Generally, every company under capitalism is selfish. Why wouldn’t you be? Resources spent on things that aren’t the betterment of yourself are ultimately resources wasted. Whether they help anyone else along the way are simply incidental. Or worse, actively assist competition. So, ideally, if your company needed a bus route built, you’d want it to stop only at the places that benefited your company, and only your company. If the currently existing bus route stops at a bunch of places that don’t help your company at all (or provide too much help to companies that compete with you), it may just be worth it to you to start your *own* bus route, that only stops at the places you care about. So the natural consequence of this is the creation of a bunch of independent bus routes catered to slightly different purposes.

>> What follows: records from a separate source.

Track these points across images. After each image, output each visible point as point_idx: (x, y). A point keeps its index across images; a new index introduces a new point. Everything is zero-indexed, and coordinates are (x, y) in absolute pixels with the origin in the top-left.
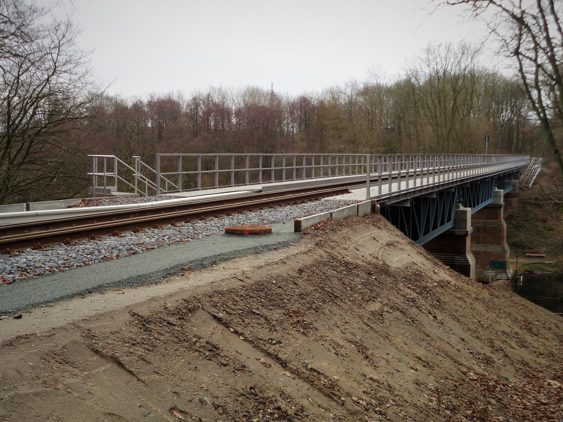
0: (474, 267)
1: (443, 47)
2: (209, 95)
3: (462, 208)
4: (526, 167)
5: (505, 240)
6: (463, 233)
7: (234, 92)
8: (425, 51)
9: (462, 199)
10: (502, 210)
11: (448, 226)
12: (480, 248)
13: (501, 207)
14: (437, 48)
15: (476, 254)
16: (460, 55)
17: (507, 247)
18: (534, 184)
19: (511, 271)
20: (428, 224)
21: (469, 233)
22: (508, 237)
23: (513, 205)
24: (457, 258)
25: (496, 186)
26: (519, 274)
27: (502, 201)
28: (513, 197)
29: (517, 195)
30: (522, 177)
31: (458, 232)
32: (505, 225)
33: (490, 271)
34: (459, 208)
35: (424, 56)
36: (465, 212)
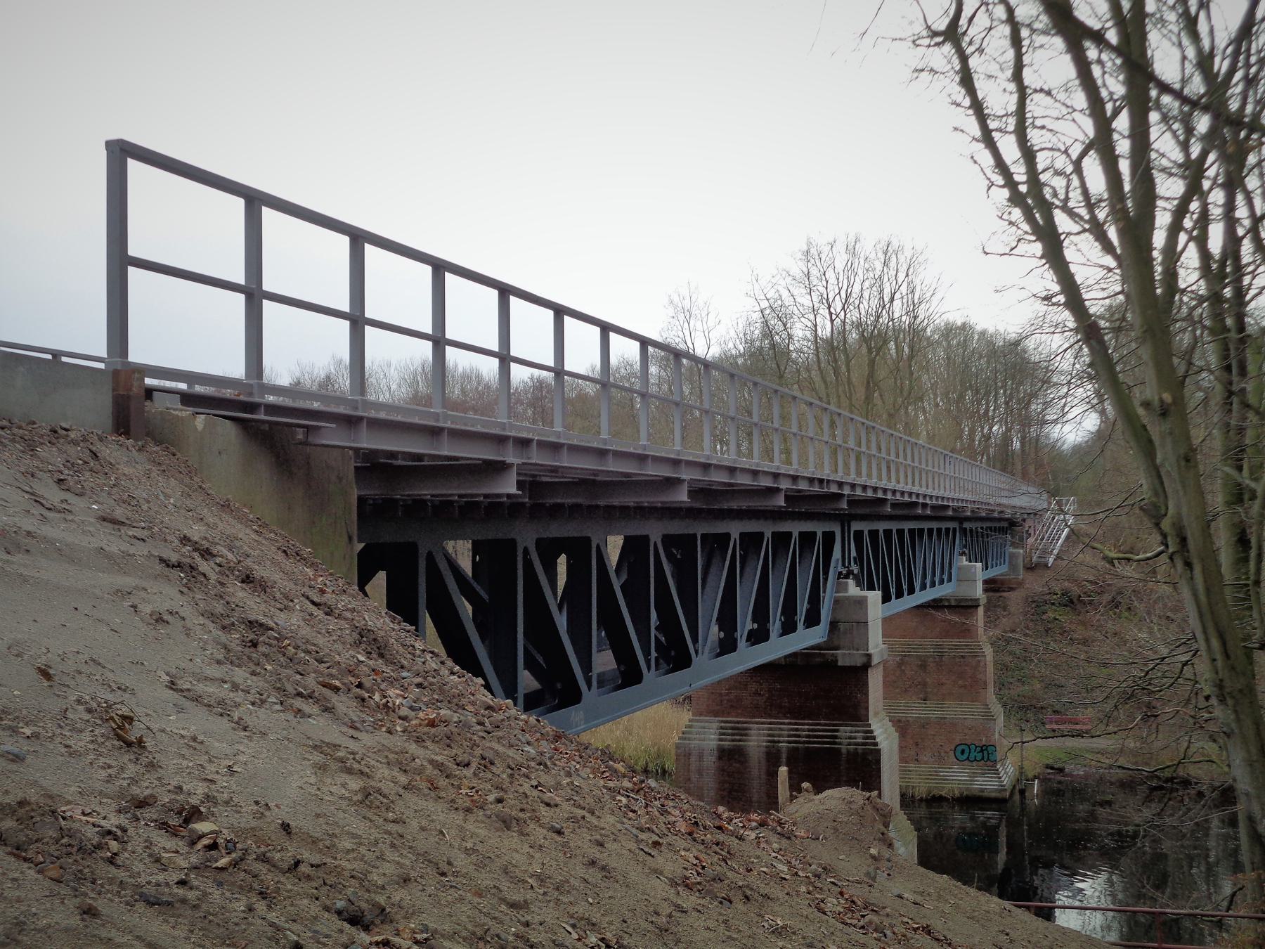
0: (896, 757)
1: (840, 247)
2: (328, 377)
3: (853, 589)
4: (1036, 514)
5: (991, 689)
6: (859, 662)
7: (393, 374)
8: (799, 255)
9: (856, 570)
10: (981, 610)
11: (806, 638)
12: (916, 710)
13: (977, 606)
14: (826, 249)
15: (902, 727)
16: (879, 266)
17: (997, 709)
18: (1058, 557)
19: (1011, 769)
20: (727, 619)
21: (875, 660)
22: (1001, 686)
23: (1012, 610)
24: (845, 731)
25: (963, 553)
26: (1030, 775)
27: (978, 592)
28: (1011, 589)
29: (1020, 584)
30: (1031, 540)
31: (845, 658)
32: (988, 651)
33: (956, 769)
34: (846, 590)
35: (797, 268)
36: (862, 602)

Plus, if you happen to create something that other people also like, you can charge money for that. So even if a standard out there does everything you need it to do, it may just be worth it to make your own, and sell that to others. Why use the free thing when you can make money selling a thing you own, right?

True standards really only come about in two ways: either 1) they truly have everything every user could possibly want with very little compromise, and coming up with your own better solution is more expensive than dealing with the compromise, or 2) a government steps in and forces everyone by law to use it.

USB was always intended to be option 1, [but getting to option 1 is very hard](https://xkcd.com/927/), and for a long time USB was not there yet in the eyes of many companies. Arguably, with USB 3.0 (the way the wires talk) and USB-C (the shape of the plug), it has finally achieved option 1, but by this point, some companies (Apple…) were still locked into their own plug types. So ultimately it took option 2 in the EU to force the standard.